Case of the Missing Cake

It was 1967. A culprit had made off with a piece of cake and Mom and Dad were on the case. Deliciously, I anticipated and welcomed the trial as we assembled in the kitchen because innocence was mine. My eight-year-old eyes sneered at my seven older brothers and sisters, intent on intuiting who the thief might be. Glances around the room should provoke the offender into squirming, sweating or gasping—fair’s fair, right?  My father’s voice: “Who helped themselves to a piece of cake last night?”

Presumably, a sibling let himself have cake (ate it too) and although 45 years have passed since the Great Byrne Cake Caper, I cannot recall whodunit. Neuro-scientists tell us that each time a memory is replayed our brain “remembers” the scene slightly differently. Essentially, we rewrite the memory. I’m pretty sure it was in the kitchen, with a knife—Scarlet, Plum or Mustard—still dunno?
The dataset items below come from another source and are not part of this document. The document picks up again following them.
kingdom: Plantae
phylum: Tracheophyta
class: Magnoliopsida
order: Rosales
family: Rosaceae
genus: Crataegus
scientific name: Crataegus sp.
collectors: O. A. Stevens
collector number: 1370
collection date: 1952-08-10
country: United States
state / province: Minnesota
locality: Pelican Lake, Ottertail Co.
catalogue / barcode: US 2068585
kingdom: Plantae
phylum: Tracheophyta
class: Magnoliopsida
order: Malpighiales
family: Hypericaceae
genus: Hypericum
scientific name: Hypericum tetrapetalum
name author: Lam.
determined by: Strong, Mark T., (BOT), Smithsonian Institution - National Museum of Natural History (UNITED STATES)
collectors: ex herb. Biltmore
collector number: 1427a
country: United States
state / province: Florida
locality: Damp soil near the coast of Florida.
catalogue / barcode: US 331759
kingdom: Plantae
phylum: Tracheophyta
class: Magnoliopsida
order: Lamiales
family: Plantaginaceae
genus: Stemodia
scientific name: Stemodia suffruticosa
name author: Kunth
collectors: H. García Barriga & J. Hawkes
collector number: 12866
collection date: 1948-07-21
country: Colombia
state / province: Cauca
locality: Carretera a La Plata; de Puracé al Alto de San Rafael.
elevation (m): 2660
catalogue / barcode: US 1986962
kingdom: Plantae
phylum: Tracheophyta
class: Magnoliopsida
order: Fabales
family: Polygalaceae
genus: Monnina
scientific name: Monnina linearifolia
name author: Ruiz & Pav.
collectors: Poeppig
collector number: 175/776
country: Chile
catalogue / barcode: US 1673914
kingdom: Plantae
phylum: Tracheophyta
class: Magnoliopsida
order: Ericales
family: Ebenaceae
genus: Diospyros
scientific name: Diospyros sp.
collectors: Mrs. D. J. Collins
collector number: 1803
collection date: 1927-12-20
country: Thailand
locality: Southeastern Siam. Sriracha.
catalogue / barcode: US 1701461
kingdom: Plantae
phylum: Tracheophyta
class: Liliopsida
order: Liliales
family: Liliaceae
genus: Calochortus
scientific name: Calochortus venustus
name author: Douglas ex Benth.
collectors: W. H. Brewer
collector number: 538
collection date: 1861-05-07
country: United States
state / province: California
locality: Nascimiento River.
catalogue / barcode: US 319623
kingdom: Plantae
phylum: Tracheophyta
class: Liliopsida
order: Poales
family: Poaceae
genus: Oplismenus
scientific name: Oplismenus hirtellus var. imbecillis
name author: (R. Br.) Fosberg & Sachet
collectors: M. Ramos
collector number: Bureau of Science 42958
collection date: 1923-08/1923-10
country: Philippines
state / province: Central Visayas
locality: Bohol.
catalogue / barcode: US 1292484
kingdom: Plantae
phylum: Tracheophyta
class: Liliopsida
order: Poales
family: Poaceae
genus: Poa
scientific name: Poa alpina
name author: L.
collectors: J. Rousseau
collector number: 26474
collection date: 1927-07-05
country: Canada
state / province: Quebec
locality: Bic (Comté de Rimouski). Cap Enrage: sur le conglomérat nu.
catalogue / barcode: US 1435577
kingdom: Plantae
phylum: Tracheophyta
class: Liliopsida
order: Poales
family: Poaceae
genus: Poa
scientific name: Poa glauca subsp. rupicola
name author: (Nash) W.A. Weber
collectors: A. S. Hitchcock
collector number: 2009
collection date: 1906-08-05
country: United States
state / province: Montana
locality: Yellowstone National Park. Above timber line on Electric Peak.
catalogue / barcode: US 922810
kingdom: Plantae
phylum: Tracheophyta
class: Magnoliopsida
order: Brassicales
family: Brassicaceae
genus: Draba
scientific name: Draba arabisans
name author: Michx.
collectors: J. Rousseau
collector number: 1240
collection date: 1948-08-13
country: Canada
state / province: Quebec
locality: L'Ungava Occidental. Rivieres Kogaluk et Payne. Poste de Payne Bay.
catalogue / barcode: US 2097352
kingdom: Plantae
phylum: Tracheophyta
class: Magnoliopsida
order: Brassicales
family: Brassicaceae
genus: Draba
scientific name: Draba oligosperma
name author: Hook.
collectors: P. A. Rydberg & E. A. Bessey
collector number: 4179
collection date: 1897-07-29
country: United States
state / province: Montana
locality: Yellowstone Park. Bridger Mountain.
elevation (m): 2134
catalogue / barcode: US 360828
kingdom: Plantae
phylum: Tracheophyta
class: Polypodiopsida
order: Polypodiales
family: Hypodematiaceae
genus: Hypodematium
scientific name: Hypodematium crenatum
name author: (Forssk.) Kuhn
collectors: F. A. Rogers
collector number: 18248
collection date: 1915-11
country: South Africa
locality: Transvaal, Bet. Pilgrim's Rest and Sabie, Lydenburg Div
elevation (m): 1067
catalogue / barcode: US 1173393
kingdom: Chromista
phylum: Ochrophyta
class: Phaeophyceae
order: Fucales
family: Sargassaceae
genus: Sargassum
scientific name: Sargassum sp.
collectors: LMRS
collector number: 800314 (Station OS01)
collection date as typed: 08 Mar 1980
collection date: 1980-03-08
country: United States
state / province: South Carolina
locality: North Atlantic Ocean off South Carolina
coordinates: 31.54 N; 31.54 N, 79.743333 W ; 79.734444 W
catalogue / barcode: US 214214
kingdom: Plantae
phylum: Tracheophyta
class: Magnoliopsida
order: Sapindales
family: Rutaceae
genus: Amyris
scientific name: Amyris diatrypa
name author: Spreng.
Today we understand that most memories get tucked away in the unconscious regions of our brains—very few reach conscious awareness. The conscious memories change a bit each time we remember them. This can be a little frightening for obvious reasons—too many replays would not only cloud our recollections, they might distort our ability to recognize our preferences.

My eight-year-old brain not only remembered the scene, it delivered (to me) an idea that grew into a tasty plan. You see, I reasoned, my stealthy sibling made one mistake. He wasn’t brazen enough. He left the rest of the cake behind. I vowed that when the time came for me to exercise my cat-burglar skills, I would simply steal the entire cake. No self-respecting parent (or sibling) would ever suspect a kid of being that cruel or callous. Brilliant! Licking my lips, the genius continued. If questioned, my response was already rehearsed, coolly calculated and Pink Panther-ish. “Burglars,” I’d say. “It must have been burglars.”

I never tested my theory. Didn’t have the chutzpah. The idea I was so in love with—actually stunk.

During the last 30 years in Canada we have seen amazing prosperity—only problem is, practically all of the economic gains have gone to the top one per cent. They had the chutzpah to take your cake, my cake and most of Patti’s. Whodunit? “Politicians,” they’d say. “It must have been politicians.” Even more cakes—missing—so more scapegoats paraded. “Unions,” they’d say. “It must have been unions.” Today, practically all the cakes are sitting in vaults. Childhood fairness has been crippled by corporate greed. Let the squirming, sweating and gasping begin.

Where do you shop for your crumbs? Martin Luther King said, “The time is always right to do the right thing.”